Exercise data:
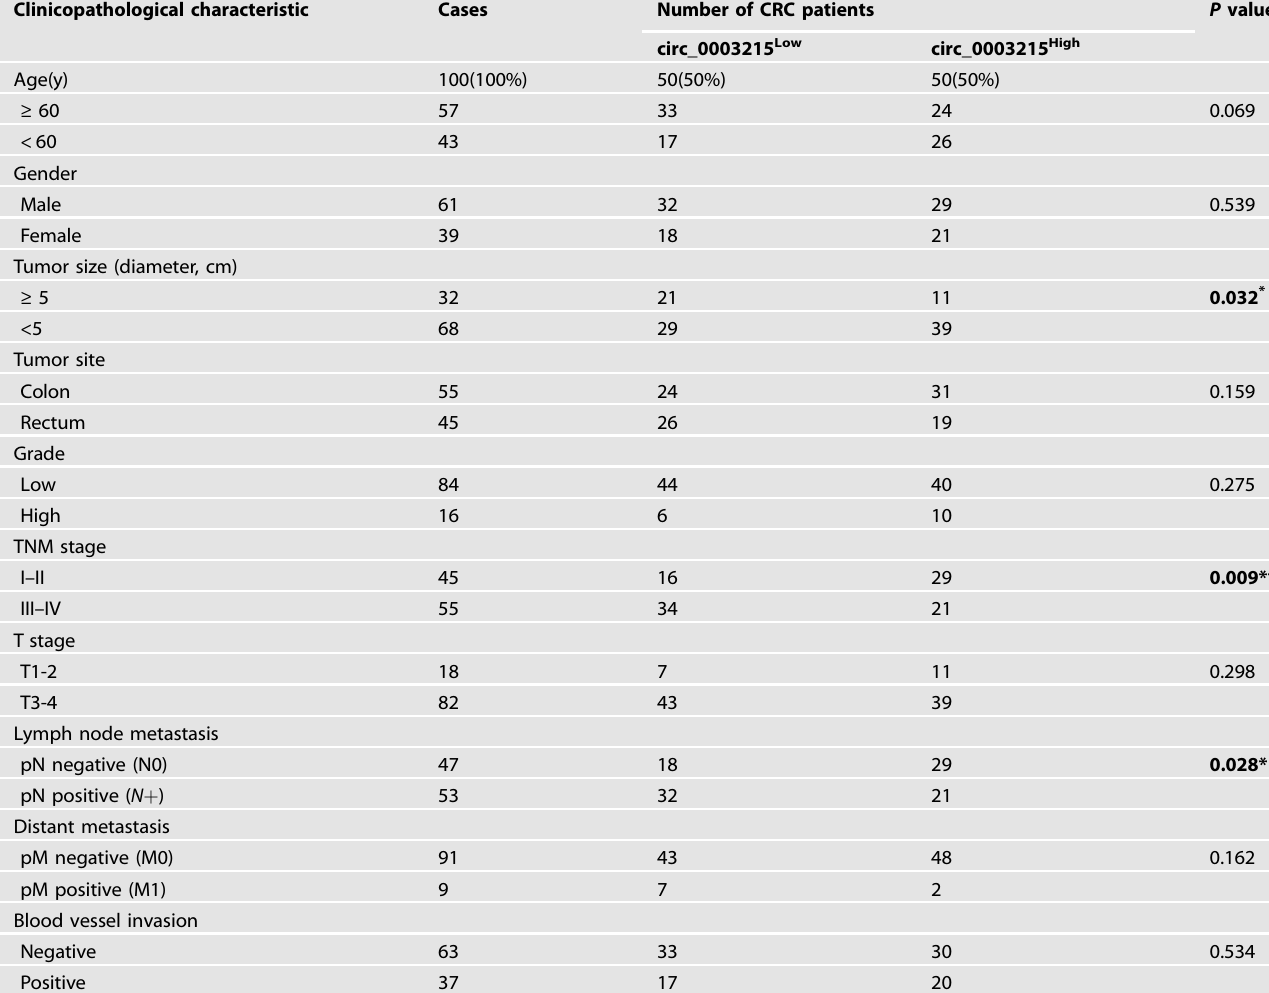
Table 1. Correlations between the expression of circ_0003215 and various clinicopathological characteristics of 100 CRC patients. Clinicopathological characteristic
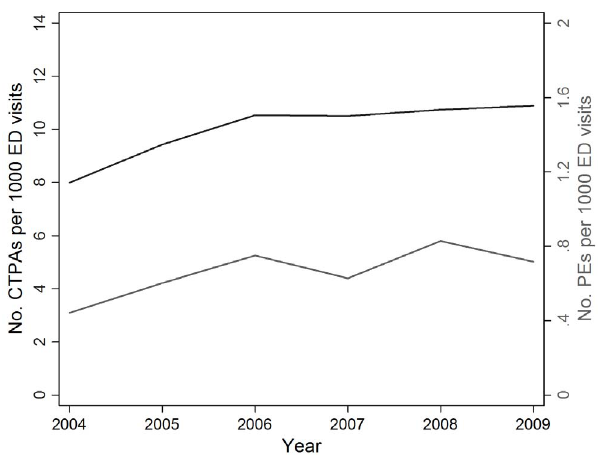
Figure 1. Annual CTPA utilization patterns. Graph shows an increase in the number of CTPAs ordered from 2004 to 2009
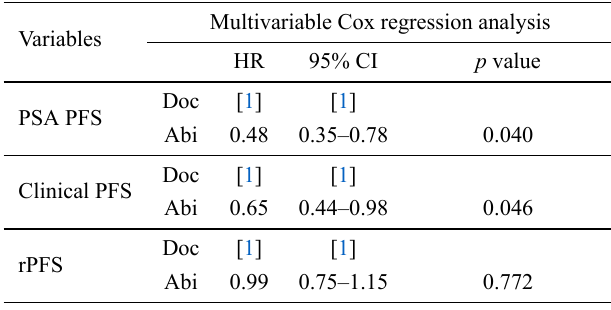
Table 4. Multivariable Cox regression analysis of time-to-event outcomes in patients treated with Abi according to AR-V7 status.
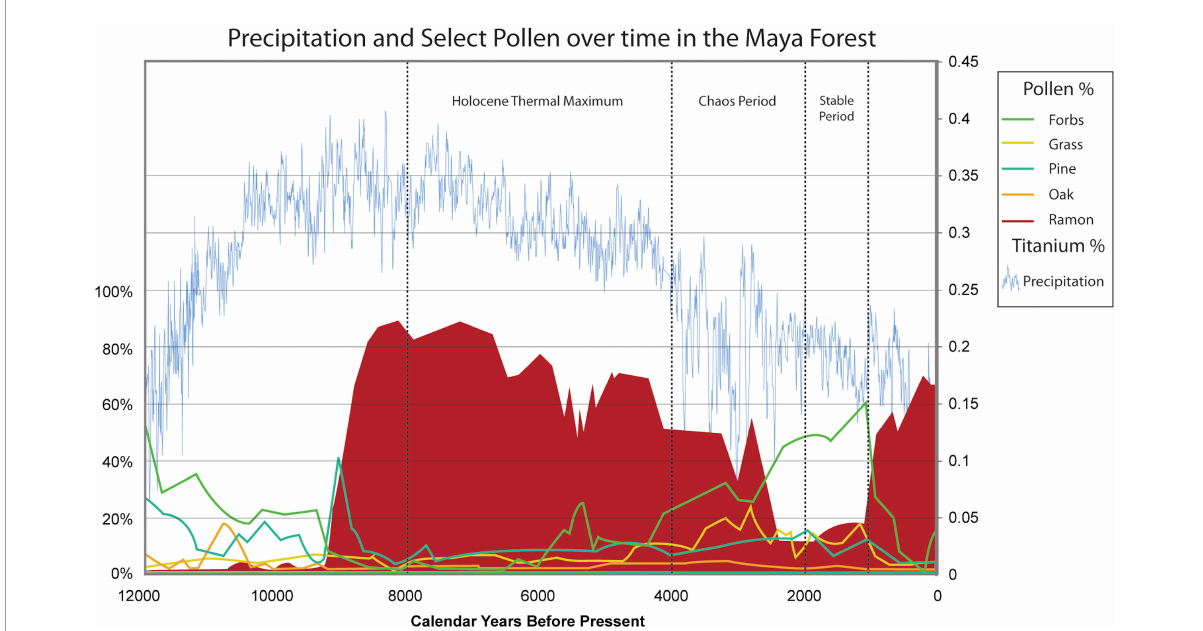
FIGURE3 Precipitation proxy and key pollen over 12,000 years in the Maya forest. Pollen data from Curtis et al. (1998), Brenner et al. (2002), and Leyden (2002) with Moracea-type, Brosimum alicastrum /Ramon as the indicator of forest, and the Cariaco Ti precipitation proxy data from Haug et al. (2003). Compiled by ISBER/MesoAmerican Research Center,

Required work:
Say again, word for word, every line from the one with "Table 4. Multivariable" through the last line of the data above, minus the pictures.

The completed task:
Table 4. Multivariable Cox regression analysis of time-to-event outcomes in patients treated with Abi according to AR-V7 status.
FIGURE3 Precipitation proxy and key pollen over 12,000 years in the Maya forest. Pollen data from Curtis et al. (1998), Brenner et al. (2002), and Leyden (2002) with Moracea-type, Brosimum alicastrum /Ramon as the indicator of forest, and the Cariaco Ti precipitation proxy data from Haug et al. (2003). Compiled by ISBER/MesoAmerican Research Center,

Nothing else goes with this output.